Secara
alami apa yang terjadi didunia ini mengikuti hukum alam, yaitu sebab
akibat. Kecuali jika ada penetrasi dari luar maka hukum tersebut tidak
berlaku. Namun anda harus secara terus menerus memberikan pengaruh dari
luar tersebut tanpa henti. Begitu pengaruh dari luar dihilangkan, maka
akan kembali mengikuti hukum alam.
Begitu
pula manusia juga tunduk terhadap hukum alam. Maka apa yang kita tabur,
itulah yang akan kita petik. Apa yang kita lakukan itulah yang akan
diterima.
Dengan
mengikuti hukum tersebut, kita dapat mempelajari , kenapa seseorang
menjadi kaya, sementara yang lain miskin. Setelah diamati ternyata ada
perbedaan perilaku atau kebiasaan yang menyolok antara orang kaya dan
orang miskin. Dan kebiasaan-kebiasaan itulah yang menyebabkan seseoarng
menjadi kaya. Dengan demikan jika anda melakukan kebiasaan-kebiasan
tersebut maka anda berada pada jalur yang benar menuju keberlimpahan
harta.
Setidaknya ada 6 kebiasaan yang dilakukan oleh orang kaya yang tidak dilakukan oleh orang miskin, yaitu
1. Menunda kenikmatan,
Kebiasaan
ini berbeda dengan orang pribumi yang kebanyakan miskin. Orang pribumi
jika memperoleh penghasilan, bingung ingin segera membelanjakannya.

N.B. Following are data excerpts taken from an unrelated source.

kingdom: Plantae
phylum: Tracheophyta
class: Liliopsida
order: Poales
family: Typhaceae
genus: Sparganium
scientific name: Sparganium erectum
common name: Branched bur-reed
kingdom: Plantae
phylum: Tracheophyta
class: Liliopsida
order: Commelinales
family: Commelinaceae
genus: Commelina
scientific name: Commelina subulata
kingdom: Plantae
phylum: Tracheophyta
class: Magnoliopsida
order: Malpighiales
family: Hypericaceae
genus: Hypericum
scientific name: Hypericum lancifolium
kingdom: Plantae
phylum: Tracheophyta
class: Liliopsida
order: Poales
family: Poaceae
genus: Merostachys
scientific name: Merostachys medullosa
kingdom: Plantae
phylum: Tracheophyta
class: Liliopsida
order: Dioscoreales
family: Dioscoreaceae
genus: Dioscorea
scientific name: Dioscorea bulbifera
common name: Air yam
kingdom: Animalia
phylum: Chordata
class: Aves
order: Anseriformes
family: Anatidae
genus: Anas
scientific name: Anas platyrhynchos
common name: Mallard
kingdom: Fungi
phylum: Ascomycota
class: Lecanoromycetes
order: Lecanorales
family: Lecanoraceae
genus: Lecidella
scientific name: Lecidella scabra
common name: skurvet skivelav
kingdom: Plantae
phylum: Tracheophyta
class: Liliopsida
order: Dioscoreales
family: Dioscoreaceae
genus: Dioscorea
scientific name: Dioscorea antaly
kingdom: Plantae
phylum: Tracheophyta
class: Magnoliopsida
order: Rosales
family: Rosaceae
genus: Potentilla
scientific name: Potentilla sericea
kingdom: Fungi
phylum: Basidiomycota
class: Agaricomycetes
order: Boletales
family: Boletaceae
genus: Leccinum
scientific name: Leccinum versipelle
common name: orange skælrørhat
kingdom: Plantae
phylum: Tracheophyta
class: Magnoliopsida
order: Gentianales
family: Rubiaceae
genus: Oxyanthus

Membeli baju baru, membeli TV yang lebih besar, membeli kendaraan dan
lain sebagainya yang sifatnya konsumtip.
Ini
semua mereka lakukan karena mereka ingin segera menikmati apa yang
diusahakannya. Atau mereka ingin segera dipandang sebagai orang yang
berhasil atau kaya. Namun pada akhirnya kehidupan mereka bukannya terus
membaik tetapi sebaliknya justru malah menurun atau mandek. Karena
mereka tidak berusaha membangun atau mengembangkan pendapatan dari hasil
yang mereka peroleh. Tetapi hasil yang diperoleh habis untuk belanja
barang konsumtip untuk memenuhi keiinginannya biar kelihatan kaya.
2. Kerja keras
Orang
kaya sanggup dan mampu bekerja keras, karena mereka paham akan hukum
alam. Siapa yang menabur akan menuai. Siapa yang menabur banyak akan
menuai banyak. Dengan demikian siapa yang kerja keras akan mendapatkan
hasil yang banyak.
Sementara
orang miskin berpikir sebaliknya. Mereka inginnya kerja sedikit tetapi
menedapatkan hasil yang besar. Mereka tidak mau diserahi tanggung jawab
yang besar, tetapi mereka ingin gajinya terus naik. Meskipun mereka
kerja banting tulang memeras keringat, karena mereka kerja kasar,
seperti buruh bangunan atau buruh pabrik, mereka bukan kerja keras,
namun sebenarnya mereka adalah pemalas. Mereka malas berpikir, malas
mengembangkan kariernya dan malas menerima tanggungjawab yang lebih
besar. Akhirnya mereka menerima kariernya mandek. Jika ada orang
mempertanyakan tentang sikapnya itu mereka menyalahkan pihak lain.
3. Hemat
Orang
kaya dalam membelanjakan uangnya, selalu dikaitkan dengan segi manfaat
dan keuntungan. Semantara orang miskin mementingkan gengsi.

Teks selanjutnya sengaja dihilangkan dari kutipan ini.